Data science teams working with LLMs and generative AI applications must be purposeful in building in tracking, auditability, reproducibility, and monitoring across the generative AI lifecycle. This is critical to ensure end users do not manipulate models to produce misinformation. Both training (distributed across many nodes) and inferring must be reproducible. This requires validating inferences by allowing other data scientists to test the LLM. If they are unable to produce the same results using the same data and parameters, the model may be faulty.

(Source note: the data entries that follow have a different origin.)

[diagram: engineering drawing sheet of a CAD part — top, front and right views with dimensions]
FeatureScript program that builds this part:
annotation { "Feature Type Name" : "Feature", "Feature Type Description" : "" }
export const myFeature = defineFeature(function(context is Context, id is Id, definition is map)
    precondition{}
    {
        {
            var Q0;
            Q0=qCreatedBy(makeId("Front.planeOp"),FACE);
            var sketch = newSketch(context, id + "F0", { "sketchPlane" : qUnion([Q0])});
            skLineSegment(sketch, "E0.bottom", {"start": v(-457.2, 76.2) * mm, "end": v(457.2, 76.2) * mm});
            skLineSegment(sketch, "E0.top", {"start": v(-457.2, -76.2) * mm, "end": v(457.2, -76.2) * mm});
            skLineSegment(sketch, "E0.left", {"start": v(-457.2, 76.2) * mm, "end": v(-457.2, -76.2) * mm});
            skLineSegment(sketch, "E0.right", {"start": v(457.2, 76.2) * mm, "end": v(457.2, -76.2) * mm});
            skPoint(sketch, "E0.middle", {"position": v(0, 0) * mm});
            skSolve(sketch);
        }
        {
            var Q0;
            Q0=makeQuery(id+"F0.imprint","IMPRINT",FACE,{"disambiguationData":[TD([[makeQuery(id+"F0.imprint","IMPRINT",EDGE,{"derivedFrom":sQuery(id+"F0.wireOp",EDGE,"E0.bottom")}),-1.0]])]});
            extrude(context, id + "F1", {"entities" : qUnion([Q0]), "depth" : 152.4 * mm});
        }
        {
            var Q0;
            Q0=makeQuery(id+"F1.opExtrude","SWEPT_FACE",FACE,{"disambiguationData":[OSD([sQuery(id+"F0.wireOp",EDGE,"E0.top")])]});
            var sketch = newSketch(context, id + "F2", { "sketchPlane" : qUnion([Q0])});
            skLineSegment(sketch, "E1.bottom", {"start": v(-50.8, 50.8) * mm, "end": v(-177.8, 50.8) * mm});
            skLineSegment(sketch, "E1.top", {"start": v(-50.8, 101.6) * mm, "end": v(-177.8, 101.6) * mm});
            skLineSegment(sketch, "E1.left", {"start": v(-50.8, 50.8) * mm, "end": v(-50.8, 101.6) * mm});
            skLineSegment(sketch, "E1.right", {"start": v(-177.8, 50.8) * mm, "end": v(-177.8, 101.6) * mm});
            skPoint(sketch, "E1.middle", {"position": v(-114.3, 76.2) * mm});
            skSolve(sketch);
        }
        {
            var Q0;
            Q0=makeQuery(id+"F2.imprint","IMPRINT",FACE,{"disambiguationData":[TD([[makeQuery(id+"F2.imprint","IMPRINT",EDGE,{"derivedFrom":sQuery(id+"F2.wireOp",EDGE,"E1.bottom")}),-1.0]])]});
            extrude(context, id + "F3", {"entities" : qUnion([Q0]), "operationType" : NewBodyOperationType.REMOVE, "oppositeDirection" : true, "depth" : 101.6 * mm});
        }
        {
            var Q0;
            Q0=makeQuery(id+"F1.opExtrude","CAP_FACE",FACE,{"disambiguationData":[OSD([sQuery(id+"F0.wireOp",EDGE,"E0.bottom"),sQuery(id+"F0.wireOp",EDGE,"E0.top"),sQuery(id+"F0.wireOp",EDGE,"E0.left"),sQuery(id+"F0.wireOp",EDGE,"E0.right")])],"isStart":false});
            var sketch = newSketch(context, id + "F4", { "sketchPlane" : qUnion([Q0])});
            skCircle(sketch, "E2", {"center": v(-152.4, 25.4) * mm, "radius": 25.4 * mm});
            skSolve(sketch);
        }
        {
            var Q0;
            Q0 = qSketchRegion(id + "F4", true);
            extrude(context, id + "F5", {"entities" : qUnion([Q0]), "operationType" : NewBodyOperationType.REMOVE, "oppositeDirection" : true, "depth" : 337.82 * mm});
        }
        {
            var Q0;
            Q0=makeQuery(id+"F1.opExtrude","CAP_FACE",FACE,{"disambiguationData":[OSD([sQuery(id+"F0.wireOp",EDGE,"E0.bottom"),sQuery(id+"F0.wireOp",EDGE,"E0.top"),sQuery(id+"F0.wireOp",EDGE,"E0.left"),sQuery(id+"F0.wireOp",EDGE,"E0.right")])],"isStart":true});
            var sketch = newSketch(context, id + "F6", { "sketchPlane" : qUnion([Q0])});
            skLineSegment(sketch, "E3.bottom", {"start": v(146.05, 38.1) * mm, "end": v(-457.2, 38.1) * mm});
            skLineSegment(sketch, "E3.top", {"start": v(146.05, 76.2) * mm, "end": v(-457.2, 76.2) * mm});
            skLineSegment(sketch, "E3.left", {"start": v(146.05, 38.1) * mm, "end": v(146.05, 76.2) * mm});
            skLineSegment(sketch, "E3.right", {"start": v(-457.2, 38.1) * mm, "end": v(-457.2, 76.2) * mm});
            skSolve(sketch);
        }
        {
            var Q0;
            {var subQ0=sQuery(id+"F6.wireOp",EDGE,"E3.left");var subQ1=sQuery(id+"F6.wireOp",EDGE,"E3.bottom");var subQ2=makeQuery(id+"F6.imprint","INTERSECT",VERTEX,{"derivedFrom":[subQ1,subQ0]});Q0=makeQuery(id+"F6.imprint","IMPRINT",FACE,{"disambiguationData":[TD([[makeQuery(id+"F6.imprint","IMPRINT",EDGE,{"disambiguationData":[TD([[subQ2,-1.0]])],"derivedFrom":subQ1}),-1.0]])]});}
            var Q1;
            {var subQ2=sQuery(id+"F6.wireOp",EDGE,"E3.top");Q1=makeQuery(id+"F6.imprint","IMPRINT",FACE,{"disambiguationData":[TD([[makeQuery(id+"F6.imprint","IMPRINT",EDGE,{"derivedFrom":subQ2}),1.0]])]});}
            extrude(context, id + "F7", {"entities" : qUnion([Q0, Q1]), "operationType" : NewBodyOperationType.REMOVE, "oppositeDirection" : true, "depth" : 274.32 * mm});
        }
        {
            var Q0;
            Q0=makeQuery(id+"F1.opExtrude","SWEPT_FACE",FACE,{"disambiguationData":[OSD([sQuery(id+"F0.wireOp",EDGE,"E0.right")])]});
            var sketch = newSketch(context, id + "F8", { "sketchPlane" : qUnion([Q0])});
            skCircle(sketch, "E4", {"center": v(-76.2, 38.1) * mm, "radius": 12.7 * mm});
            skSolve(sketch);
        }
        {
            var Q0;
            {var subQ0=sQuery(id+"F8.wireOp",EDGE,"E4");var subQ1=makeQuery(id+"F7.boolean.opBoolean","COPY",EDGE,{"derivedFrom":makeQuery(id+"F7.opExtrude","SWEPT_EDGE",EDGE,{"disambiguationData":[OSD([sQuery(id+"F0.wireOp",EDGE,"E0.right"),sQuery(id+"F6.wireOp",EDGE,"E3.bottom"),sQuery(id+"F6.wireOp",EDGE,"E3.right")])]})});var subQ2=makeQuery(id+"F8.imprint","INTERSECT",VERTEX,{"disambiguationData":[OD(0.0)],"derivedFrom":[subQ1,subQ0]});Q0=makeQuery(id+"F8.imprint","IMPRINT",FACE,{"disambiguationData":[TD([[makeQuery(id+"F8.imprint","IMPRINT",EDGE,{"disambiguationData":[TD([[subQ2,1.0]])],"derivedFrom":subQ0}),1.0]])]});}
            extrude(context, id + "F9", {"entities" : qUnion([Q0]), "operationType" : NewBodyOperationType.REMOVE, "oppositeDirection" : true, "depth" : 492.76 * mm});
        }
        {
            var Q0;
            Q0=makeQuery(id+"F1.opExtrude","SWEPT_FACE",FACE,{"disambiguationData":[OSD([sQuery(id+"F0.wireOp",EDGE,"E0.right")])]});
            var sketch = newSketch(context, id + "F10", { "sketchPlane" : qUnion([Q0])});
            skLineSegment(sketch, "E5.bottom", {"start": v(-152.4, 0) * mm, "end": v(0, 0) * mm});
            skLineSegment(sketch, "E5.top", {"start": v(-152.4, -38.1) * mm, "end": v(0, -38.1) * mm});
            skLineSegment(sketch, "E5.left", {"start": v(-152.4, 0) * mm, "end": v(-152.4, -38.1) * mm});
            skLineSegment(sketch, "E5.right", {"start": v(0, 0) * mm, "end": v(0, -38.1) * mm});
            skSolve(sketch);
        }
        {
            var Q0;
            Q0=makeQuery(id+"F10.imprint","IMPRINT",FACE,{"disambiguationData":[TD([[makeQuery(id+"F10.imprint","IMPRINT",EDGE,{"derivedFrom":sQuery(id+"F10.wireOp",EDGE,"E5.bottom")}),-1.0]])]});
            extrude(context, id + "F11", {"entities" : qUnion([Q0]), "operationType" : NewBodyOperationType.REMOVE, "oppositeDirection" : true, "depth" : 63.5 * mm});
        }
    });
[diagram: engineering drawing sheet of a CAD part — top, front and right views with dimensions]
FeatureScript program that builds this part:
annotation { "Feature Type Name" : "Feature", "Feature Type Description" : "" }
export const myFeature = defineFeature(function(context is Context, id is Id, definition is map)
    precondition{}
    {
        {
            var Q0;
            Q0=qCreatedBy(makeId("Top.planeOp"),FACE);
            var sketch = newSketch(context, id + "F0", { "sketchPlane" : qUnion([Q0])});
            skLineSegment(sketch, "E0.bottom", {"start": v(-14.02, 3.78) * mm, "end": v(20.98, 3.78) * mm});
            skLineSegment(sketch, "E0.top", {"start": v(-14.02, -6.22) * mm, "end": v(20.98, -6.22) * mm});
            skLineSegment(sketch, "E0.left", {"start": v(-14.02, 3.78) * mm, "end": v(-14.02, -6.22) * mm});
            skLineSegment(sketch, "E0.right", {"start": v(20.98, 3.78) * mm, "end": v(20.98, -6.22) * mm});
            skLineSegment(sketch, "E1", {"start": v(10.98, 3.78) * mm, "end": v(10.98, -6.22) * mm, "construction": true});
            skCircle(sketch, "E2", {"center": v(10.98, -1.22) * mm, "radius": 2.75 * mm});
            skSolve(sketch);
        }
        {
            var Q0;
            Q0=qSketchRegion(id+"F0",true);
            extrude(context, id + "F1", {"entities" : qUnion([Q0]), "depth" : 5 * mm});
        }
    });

Prompt brittleness is also a major challenge, as minor variations related to prompt syntax and semantics can lead to serious flaws in the model’s output. Evaluation of different model versions, including fine-tuned models, demands continuous monitoring of user prompts and their generated output.
These dangers are exacerbated by the sheer number of end users interacting with LLMs as opposed to ML models. Because generative AI applications are designed to be “released into the wild,” sophisticated prompt engineering paired with robust observability measures must rule the LLMOps practice.
LLMOps stakes are high; so is the potential payoff of generative AI
Despite the obstacles, the rewards that AI can offer have brought LLMOps to the top of many executives’ to-do list. However, without a firm understanding of the challenges unique to LLMOps, enterprises increasing their investments in generative AI will fail to see a return and may expose the enterprise to liability. The first step in overcoming these challenges is to anticipate them. Then, with the right LLMOps development, deployment and monitoring technologies and strategies, your organization will be among those that will thrive in the generative AI future.